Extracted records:
• • • •

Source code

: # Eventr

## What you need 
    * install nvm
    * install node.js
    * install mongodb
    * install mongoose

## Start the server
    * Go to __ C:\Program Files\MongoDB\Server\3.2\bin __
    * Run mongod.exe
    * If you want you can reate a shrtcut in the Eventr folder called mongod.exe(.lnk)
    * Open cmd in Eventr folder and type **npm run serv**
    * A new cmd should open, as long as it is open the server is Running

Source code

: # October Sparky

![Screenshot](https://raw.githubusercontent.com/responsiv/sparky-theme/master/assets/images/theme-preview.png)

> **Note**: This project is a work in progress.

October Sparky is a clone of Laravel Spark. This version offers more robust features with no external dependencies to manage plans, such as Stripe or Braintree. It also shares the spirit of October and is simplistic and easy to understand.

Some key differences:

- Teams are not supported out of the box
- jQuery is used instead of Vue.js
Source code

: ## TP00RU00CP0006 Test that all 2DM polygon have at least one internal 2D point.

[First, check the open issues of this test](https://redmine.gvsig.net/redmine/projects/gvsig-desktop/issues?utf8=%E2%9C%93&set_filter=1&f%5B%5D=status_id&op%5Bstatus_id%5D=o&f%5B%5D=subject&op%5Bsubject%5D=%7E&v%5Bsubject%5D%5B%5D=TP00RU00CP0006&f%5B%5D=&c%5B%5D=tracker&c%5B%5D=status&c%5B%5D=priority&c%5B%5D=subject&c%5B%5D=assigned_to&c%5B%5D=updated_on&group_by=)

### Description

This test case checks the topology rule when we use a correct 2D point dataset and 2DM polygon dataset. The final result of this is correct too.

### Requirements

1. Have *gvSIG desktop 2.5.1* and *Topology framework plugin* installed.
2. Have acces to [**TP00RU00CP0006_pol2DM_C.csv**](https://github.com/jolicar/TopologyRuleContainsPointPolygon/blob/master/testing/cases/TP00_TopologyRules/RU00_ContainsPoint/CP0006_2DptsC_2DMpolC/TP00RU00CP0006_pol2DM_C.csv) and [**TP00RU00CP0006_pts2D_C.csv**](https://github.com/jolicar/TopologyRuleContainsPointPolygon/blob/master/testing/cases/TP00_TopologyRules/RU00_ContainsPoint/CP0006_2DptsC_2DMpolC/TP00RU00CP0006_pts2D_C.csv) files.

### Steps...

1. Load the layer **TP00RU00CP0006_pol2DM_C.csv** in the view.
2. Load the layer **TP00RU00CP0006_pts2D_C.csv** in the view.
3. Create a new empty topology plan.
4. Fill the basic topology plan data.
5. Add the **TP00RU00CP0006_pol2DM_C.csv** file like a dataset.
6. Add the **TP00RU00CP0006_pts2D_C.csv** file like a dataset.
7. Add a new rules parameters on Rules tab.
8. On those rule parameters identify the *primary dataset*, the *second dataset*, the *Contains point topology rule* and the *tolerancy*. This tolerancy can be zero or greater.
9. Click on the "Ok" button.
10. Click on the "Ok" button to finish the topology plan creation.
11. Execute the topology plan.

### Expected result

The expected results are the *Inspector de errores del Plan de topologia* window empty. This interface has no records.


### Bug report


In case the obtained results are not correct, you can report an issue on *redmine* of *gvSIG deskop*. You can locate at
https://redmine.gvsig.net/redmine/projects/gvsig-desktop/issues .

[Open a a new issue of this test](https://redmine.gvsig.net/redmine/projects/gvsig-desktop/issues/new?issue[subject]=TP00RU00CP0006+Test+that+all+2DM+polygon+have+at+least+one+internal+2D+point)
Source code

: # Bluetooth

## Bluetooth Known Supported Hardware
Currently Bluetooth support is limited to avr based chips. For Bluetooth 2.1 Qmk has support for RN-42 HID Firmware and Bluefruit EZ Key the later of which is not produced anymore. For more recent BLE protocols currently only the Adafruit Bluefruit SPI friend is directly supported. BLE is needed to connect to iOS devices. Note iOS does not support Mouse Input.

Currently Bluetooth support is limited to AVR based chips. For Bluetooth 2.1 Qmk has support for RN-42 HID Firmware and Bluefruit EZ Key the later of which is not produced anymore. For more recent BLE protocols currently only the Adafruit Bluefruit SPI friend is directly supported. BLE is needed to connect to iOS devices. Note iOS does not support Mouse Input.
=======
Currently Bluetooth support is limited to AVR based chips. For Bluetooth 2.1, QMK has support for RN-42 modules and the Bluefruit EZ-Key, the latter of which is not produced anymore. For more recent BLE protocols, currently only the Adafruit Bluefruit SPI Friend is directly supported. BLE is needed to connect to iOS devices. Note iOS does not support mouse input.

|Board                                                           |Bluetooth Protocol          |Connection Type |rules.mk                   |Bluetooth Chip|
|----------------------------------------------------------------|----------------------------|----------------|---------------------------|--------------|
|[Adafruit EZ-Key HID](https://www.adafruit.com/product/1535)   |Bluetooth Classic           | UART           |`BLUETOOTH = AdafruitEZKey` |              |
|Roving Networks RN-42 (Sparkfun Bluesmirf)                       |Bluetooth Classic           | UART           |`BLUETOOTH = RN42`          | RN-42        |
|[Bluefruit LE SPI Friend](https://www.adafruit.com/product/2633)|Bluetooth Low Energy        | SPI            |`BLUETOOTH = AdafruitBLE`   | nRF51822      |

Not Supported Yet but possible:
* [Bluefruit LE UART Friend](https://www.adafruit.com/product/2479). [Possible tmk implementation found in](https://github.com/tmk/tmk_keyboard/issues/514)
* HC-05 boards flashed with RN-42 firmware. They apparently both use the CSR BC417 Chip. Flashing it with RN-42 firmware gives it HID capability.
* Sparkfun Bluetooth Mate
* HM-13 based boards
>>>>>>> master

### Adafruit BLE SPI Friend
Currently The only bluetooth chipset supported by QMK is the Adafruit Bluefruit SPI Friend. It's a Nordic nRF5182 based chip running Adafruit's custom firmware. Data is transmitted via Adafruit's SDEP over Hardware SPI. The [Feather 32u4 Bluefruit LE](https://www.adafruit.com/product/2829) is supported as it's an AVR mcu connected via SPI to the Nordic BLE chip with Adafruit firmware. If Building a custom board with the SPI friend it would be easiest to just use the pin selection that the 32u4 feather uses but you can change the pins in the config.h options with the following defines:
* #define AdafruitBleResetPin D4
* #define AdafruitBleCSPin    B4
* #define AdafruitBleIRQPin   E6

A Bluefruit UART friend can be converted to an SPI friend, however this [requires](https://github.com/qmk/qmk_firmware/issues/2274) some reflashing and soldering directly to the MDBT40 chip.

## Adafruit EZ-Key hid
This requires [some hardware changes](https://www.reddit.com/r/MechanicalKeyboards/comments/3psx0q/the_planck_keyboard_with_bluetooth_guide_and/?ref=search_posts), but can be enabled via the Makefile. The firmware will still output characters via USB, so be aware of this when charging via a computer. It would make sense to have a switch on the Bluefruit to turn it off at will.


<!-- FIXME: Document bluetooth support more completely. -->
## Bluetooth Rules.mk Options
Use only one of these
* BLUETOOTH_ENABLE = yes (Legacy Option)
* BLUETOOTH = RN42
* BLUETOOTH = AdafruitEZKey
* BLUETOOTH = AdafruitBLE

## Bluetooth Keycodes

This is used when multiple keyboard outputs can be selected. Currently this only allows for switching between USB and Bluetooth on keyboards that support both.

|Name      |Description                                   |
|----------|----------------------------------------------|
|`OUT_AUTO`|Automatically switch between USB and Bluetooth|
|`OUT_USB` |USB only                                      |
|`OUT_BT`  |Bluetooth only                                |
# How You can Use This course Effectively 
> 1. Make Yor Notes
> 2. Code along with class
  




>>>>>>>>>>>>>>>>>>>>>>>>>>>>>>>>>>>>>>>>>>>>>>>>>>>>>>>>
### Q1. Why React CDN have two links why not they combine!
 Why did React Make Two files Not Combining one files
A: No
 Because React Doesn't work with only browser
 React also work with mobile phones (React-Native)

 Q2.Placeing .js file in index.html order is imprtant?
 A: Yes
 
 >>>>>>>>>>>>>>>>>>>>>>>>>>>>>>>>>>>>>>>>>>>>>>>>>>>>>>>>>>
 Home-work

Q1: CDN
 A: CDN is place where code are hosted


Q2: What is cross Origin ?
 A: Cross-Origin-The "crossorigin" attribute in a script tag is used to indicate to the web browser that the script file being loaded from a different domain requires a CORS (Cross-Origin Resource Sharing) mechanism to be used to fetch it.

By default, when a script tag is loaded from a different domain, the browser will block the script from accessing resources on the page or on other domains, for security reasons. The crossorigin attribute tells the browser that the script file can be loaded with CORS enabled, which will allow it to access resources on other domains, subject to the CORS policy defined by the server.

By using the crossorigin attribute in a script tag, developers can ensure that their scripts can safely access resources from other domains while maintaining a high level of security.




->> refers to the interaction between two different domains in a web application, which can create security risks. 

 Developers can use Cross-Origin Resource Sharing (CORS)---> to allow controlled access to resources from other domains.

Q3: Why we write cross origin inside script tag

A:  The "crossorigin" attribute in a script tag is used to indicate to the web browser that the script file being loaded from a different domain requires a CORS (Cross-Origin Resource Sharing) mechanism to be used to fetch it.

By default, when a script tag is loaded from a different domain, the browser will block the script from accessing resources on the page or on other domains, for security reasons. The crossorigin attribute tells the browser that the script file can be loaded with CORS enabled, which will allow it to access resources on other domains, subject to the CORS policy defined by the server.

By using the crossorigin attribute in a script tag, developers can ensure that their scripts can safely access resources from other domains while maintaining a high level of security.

• • • •

- Task prompt -
Write out only the lines that run from the line containing "internal 2D point." through the line containing "### Description", both included, exactly as they appear above.

- Response to this task -
: ## TP00RU00CP0006 Test that all 2DM polygon have at least one internal 2D point.

[First, check the open issues of this test](https://redmine.gvsig.net/redmine/projects/gvsig-desktop/issues?utf8=%E2%9C%93&set_filter=1&f%5B%5D=status_id&op%5Bstatus_id%5D=o&f%5B%5D=subject&op%5Bsubject%5D=%7E&v%5Bsubject%5D%5B%5D=TP00RU00CP0006&f%5B%5D=&c%5B%5D=tracker&c%5B%5D=status&c%5B%5D=priority&c%5B%5D=subject&c%5B%5D=assigned_to&c%5B%5D=updated_on&group_by=)

### Description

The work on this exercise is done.